Stigmatic türkçesi Stigmatic nedir

  • Tepecikli.
  • Lekeli.
  • Fizik alanında kullanılır.
  • Stigmatik.
  • Tepecikli (çiçek).
  • Tek noktaya yansıyan.
  • Dişicik başlı.
  • Tek-özekli.
  • Tek özekli.
  • Mercek ile ilgili.
  • Özdeş özekli; tek bir noktaya yakınsayan.

Stigmatic ile ilgili cümleler

English: I am astigmatic.
Turkish: Ben astigmatım.

Stigmatic ingilizcede ne demek, Stigmatic nerede nasıl kullanılır?

Anastigmatic : Anastigmatik. Anastigmat. Astigmatsız. Astigmatizm hastası olmayan (optik). Yayık.

Anastigmatic lens : Astigmatlık düzeltici mercek. Anastigmat mercek. Yayıkmercek.

Astigmatic : Astigmatik. Astigmat. Astigmatizm ile ilgili (göz merceğinin bozuk görüntü yaratan eşit olamayan eğriliği).

Astigmatic difference : Odak yerdeğişimi. Astigmatik fark. Odaksamaz bir dizgenin birincil ve ikincil odakları aralığı. Odak kaçıklığı.

Astigmatic focus : Astigmat odak.

Stigmatizes : Belirli bir şeyin damgasını vurmak. Damgalamak. Dağlamak. Belirli bir şekilde damgalamak. Lekelemek. Küçük düşürmek. Kınamak. Damgalanma. Yaftalamak.

Stigmatize : Belirli bir şekilde damgalamak. Kınamak. Yaftalamak. Küçük düşürmek. Dağlamak. Belirli bir şeyin damgasını vurmak. Damgalanma. Leke sürmek. Damgalamak. Lekelemek.

Stigmatisation : Damgalama.

Astigmatic lens : Astigmatlık kusuru olan mercek. Astigmat mercek. Sinema, televizyon alanlarında kullanılır.

 

Stigmatism : Stigmatizm.

İngilizce Stigmatic Türkçe anlamı, Stigmatic eş anlamlısı

Sözcükler, direkt olarak Stigmatic ile ilgili eş anlamlı kelimeler olmayabilir. Kelime anlamı benzer olan sözcükler olabilirler.

Dauby : Yapışkan. Yağlı. Ağdalı. Yapış yapış.

Abampere : Saltık ampere. 10 ampere eşit akım birimi. Saltık birim dizgesindeki elektrik akımı yeğinliği birimi. 10 amper birim. On amperlik çıngı cereyan birimi. On amper.

Dishonoured : Kabul görmemiş. Şerefsiz. Ödenmemiş. Ödenmesi reddedilmiş. İtibar edilmemiş. Kabul edilmemiş.

Frecklier : Benli. Benekli. Çilli.

Absorptiometer : Soğurma cihazı. Soğurum ölçmek için kullanılan alet. Soğurumölçer. Belli dalga boylarında ışınını soğurumundan yararlanarak özdek derişimi ölçen aygıt. Absorbsiyometre.

Mackled : Bulanık.

Freckliest : Benekli. Benli. Çilli.

Anastigmatic : Astigmatizm hastası olmayan (optik). Anastigmatik. Yayık. Astigmatsız. Anastigmat.

Absorption loss : Soğurma kaybı. Emme yitiği. Emme kaybı. Soğurum yitimi. Absorpsiyon kaybı. Bir ortamdan geçen ya da bir ortamın yüzeyinden yansıyan bir erke türünün bir kesiminin başka bir erkeye dönüşerek yitimi. Emme yitmesi.

Maculates : Leke oluşturmak. Lekelemek. Makülat. Benekli.

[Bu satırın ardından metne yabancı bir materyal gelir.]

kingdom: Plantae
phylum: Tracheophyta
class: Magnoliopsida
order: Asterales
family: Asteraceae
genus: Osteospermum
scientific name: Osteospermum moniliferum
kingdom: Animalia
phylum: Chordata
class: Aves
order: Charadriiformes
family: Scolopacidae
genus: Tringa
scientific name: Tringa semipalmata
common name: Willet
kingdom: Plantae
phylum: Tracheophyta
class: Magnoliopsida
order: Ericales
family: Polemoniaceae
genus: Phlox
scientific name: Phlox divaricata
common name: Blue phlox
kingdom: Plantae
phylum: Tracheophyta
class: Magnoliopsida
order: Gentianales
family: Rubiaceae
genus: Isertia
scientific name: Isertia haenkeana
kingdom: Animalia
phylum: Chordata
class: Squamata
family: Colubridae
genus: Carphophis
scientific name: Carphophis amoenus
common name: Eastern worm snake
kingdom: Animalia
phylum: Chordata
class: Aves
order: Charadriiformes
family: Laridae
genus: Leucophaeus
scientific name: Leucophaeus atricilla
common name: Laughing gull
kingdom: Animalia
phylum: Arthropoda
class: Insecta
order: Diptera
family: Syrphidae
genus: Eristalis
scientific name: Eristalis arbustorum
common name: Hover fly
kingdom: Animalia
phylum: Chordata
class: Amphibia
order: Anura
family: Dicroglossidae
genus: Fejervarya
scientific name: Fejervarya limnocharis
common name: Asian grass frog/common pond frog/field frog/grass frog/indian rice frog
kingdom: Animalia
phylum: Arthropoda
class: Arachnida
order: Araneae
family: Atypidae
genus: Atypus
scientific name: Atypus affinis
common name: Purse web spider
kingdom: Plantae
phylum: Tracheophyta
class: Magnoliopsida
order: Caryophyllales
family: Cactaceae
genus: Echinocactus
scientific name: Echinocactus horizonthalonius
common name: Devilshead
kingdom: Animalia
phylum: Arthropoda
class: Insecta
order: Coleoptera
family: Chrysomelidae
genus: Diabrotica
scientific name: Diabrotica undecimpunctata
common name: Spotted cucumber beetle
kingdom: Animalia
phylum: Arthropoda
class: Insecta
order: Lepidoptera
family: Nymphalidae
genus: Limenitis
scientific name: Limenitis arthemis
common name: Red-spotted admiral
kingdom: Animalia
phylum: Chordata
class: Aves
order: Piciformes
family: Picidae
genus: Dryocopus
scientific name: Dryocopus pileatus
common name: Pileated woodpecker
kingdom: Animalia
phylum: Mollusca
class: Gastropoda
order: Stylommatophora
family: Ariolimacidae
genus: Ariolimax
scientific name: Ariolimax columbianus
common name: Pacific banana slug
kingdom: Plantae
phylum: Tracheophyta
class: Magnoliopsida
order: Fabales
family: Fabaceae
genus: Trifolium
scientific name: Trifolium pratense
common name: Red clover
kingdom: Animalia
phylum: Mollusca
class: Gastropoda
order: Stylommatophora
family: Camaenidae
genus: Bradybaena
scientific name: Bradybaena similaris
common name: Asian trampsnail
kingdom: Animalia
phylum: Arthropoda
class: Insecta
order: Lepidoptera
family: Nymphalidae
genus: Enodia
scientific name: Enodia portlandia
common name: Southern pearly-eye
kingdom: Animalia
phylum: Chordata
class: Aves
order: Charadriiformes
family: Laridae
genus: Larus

Stigmatic synonyms : freckly, accelerometer, absolute zero, blemished, dappled, maculated, absolute magnitude, absolute units, absorption band, maculate, absorption edge, maculating, accumulation coefficient, absorptivity, absolute concentration, blotchiest, acoustic absorptivity, clouded, dishonored, abcoulomb, blotchier, abnormal reflection, acoustic feedback.

Stigmatic zıt anlamlı kelimeler, Stigmatic kelime anlamı

 

Astigmatic : Astigmatik. Astigmatizm ile ilgili (göz merceğinin bozuk görüntü yaratan eşit olamayan eğriliği). Astigmat.

Stigmatic ingilizce tanımı, definition of Stigmatic

Stigmatic kelimesinin İngilizce - İngilizce çevirisi (English to English) : Marked with a stigma, or with something reproachful to character. One who bears the marks of infamy or punishment. A notorious profligate or criminal who has been branded.